Open Mercato enforces access control through a two-layer RBAC system: role assignments scoped to organizations/tenants and feature flags that gate specific capabilities. Modules describe the features they expose, and runtime metadata or services evaluate whether a request is allowed.

  • Roles bundle feature strings. Users inherit role features per organization/tenant.
  • User overrides (per-tenant) add or revoke individual feature strings without changing roles.
  • Super admin flag grants all features globally.
  • Organization visibility list optionally narrows which organizations a user can act on, even if the feature check passes.

Declaring Features in Modules

Every module must list the features it exposes in src/modules/<module>/acl.ts (or the package equivalent). Export a features array with strings following the <module>.<action> convention:

export const features = [
'auth.users.view',
'auth.users.create',
'auth.users.edit',
'auth.users.delete',
];

The generators collect these declarations into modules.generated.ts, making them available to admin UIs and DI services. Avoid introducing features dynamically at runtime—keep the list static so tooling can reason about permissions.
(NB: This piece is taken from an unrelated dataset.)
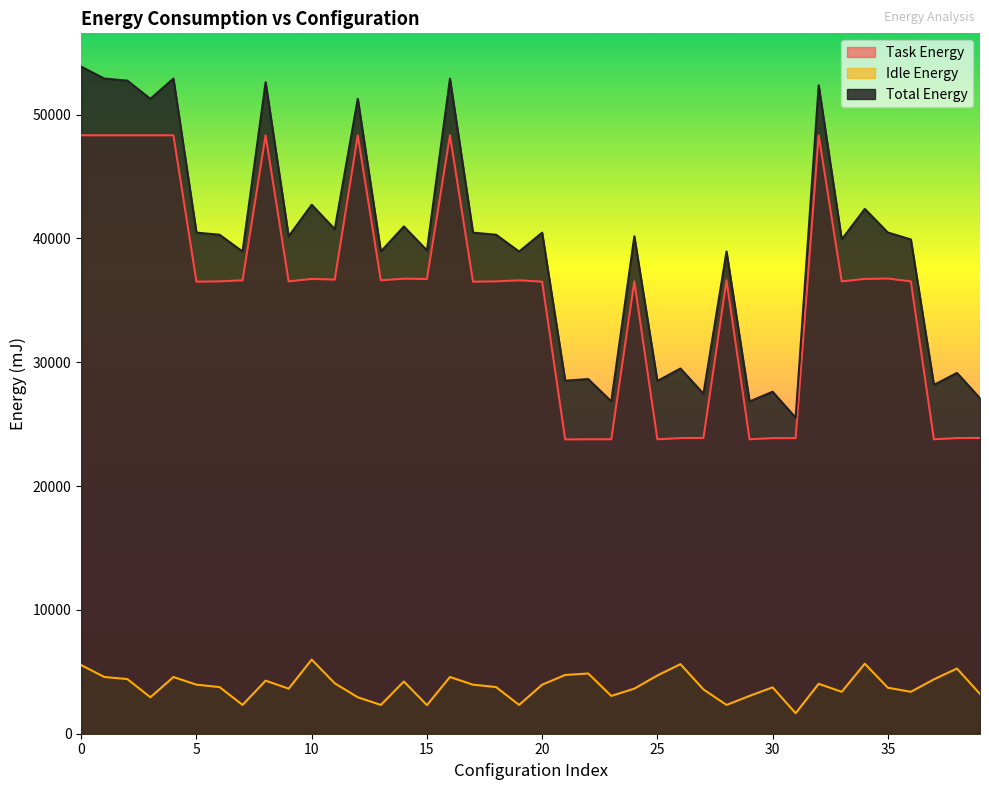

True or false: Idle Energy and Total Energy intersect in this chart.

False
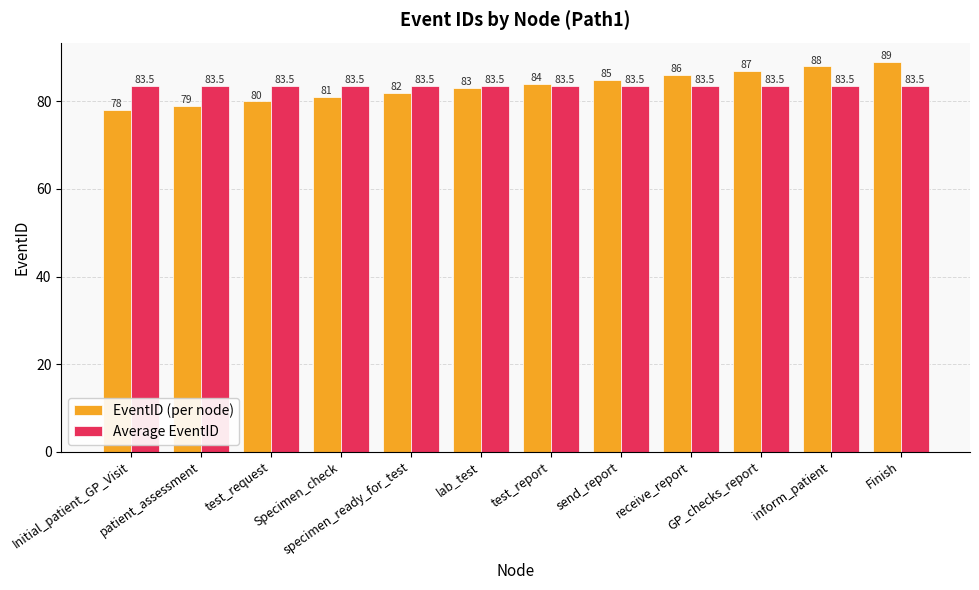

What is the difference between the maximum and minimum values in the EventID (per node) series?

11.0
Using Feature Guards in Metadata

Pages, layouts, and API handlers can declare access requirements through colocated metadata files (page.meta.ts, <route>.meta.ts, etc.) or by exporting metadata directly:

import type { PageMetadata } from '@open-mercato/shared/modules/registry';

export const metadata: PageMetadata = {
requireAuth: true,
requireRoles: ['admin'],
requireFeatures: ['auth.users.edit'],
};
  • requireAuth blocks anonymous access.
  • requireRoles checks membership in any of the listed roles within the organization.
  • requireFeatures ensures the caller has every listed feature through roles or user-level grants.

Metadata-driven enforcement keeps module pages independent and discoverable by the auto-generated registry.
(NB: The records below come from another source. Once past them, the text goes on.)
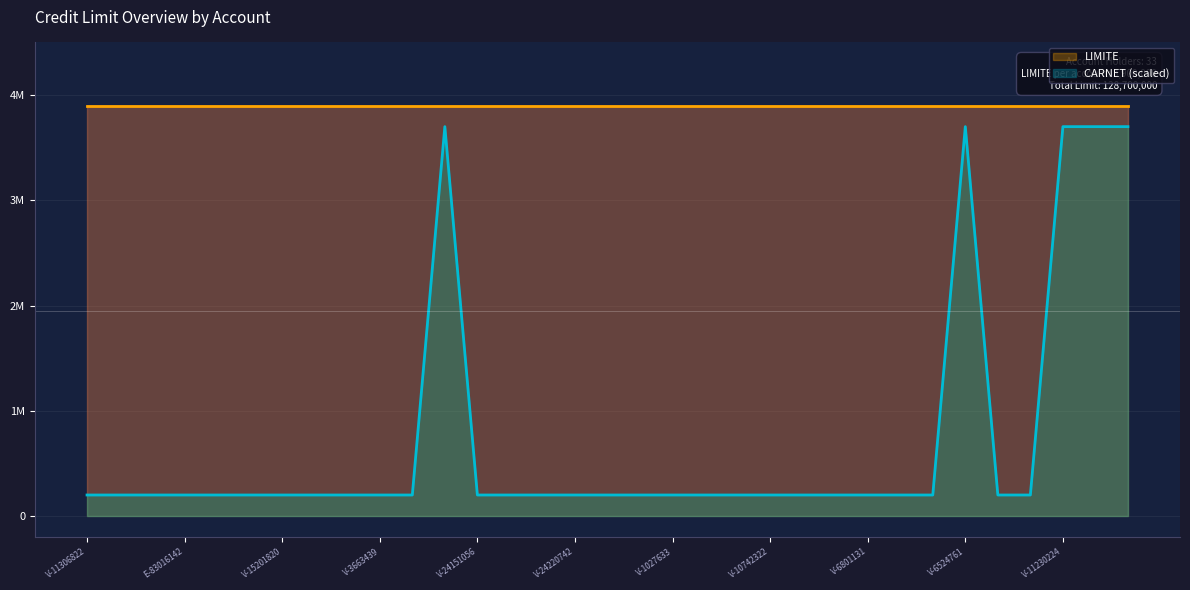

What is the label of the 7th point from the right?

V-7815516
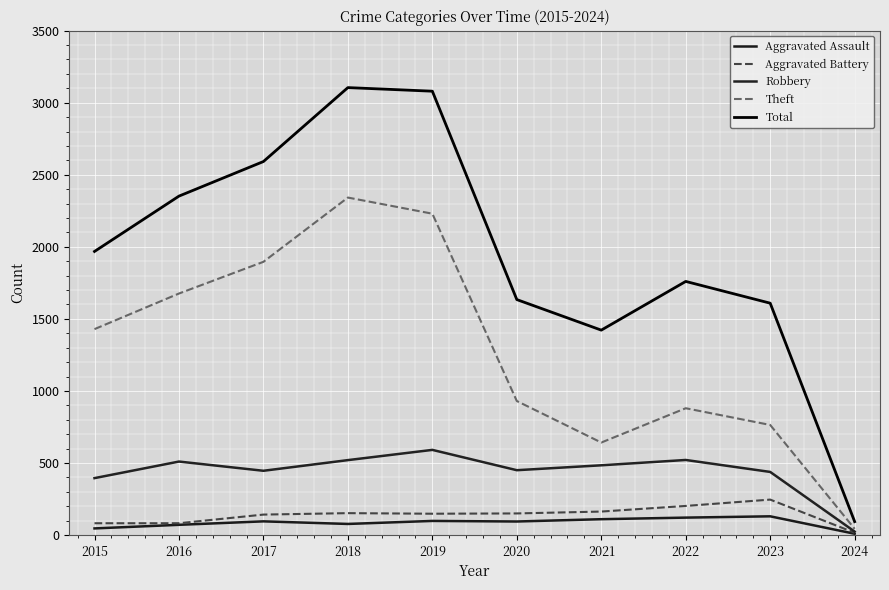

True or false: Robbery and Aggravated Assault cross at least once.

False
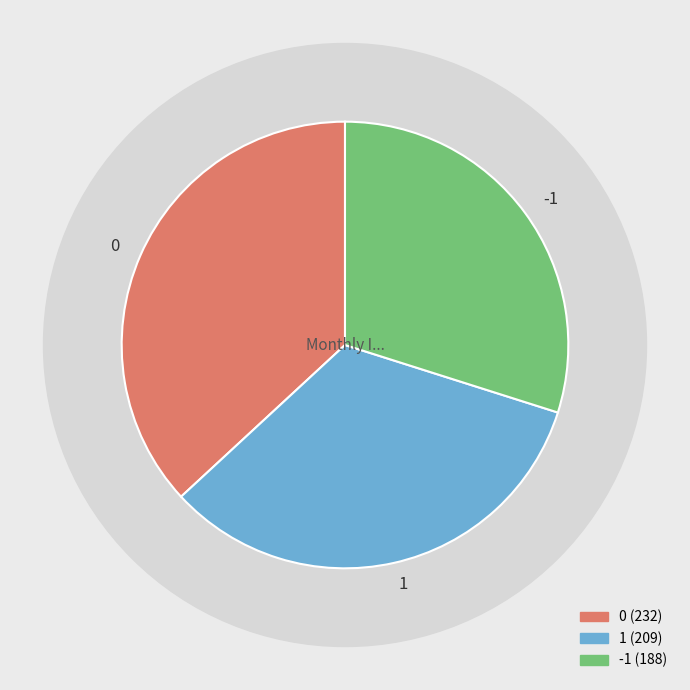

Does any single category account for the majority?

No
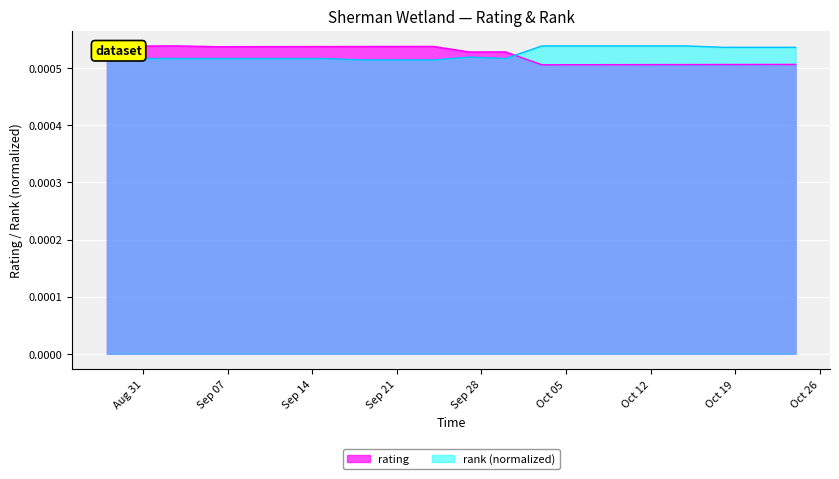

Which series has the widest spread of values?

rating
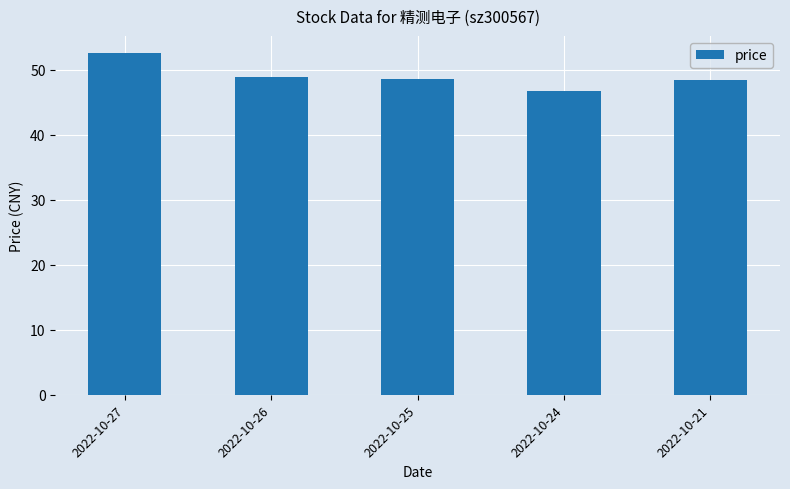

The chart shows a value of 16.2 at 2022-10-25. True or false?

False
Server-Side Checks in Handlers

When you need conditional logic beyond declarative metadata—such as enabling certain operations on a page—you can use the DI-provided RBAC service. Inject it through handlers or controllers via Awilix:

const canEdit = await rbacService.userHasAllFeatures(userId, ['auth.users.edit'], {
tenantId,
organizationId,
});
  • Always pass tenantId and organizationId to respect multi-tenant boundaries.
  • Use userHasAllFeatures for strict gates. Prefer userHasAnyFeature (if exposed) for "at least one" checks.
  • Combine RBAC checks with domain validation; denying access early avoids unnecessary database work.

Designing Features for Modules

Keep module features granular enough to capture real application actions:

  • View / edit / create / delete patterns work for most CRUD screens.
  • Add specific features for sensitive workflows (billing.invoices.refund) instead of overloading broad ones.
  • If a module exports backend jobs or CLI commands, guard their execution with features to ensure parity with UI access.
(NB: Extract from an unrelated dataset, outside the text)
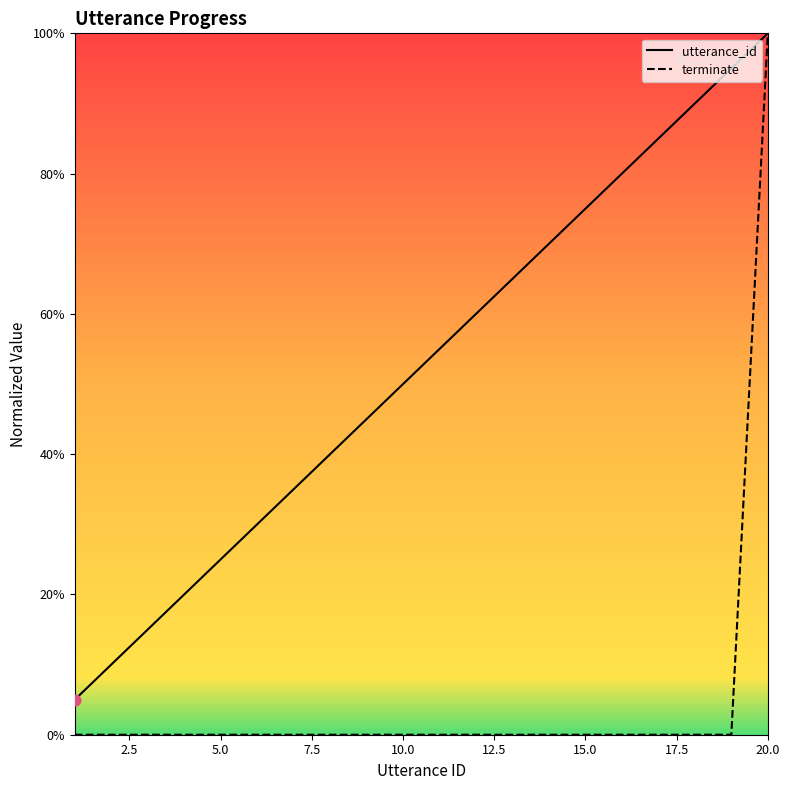

At how many categories does at least one series exceed 0?

20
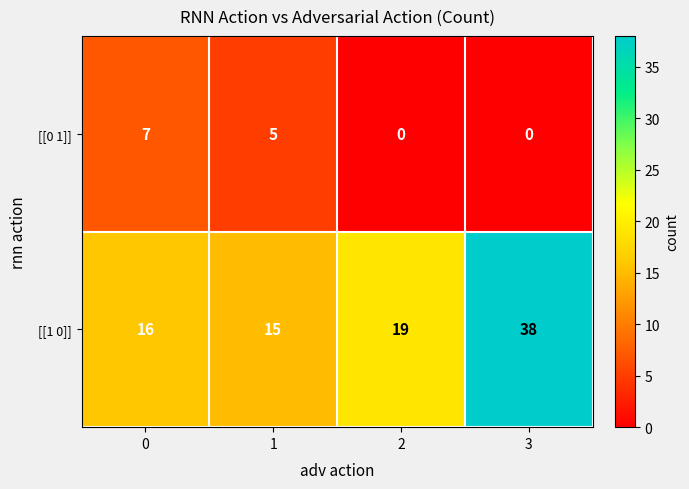

What is the greatest value displayed?

38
When extending another module, declare additional features in your module's acl.ts. Features remain scoped to the defining module even if multiple modules contribute to the same UI flow.

Testing RBAC Behavior

Include feature-aware tests alongside APIs or pages:

  • Seed or mock users with explicit features/roles.
  • Verify that protected handlers return the expected authorization errors when features are missing.
  • Confirm that super admin and feature overrides behave as intended.

Because RBAC relies on generated module metadata, run yarn modules:prepare whenever you add or remove features before executing tests or type checks.

Managing ACLs in the admin

Editing role features

Roles aggregate feature flags. Administrators assign features per role in the Roles screen, then apply roles to many users at once.

Editing user ACL overrides

User-level overrides let you fine-tune access for individuals—grant additional features or revoke ones inherited from roles without creating more roles.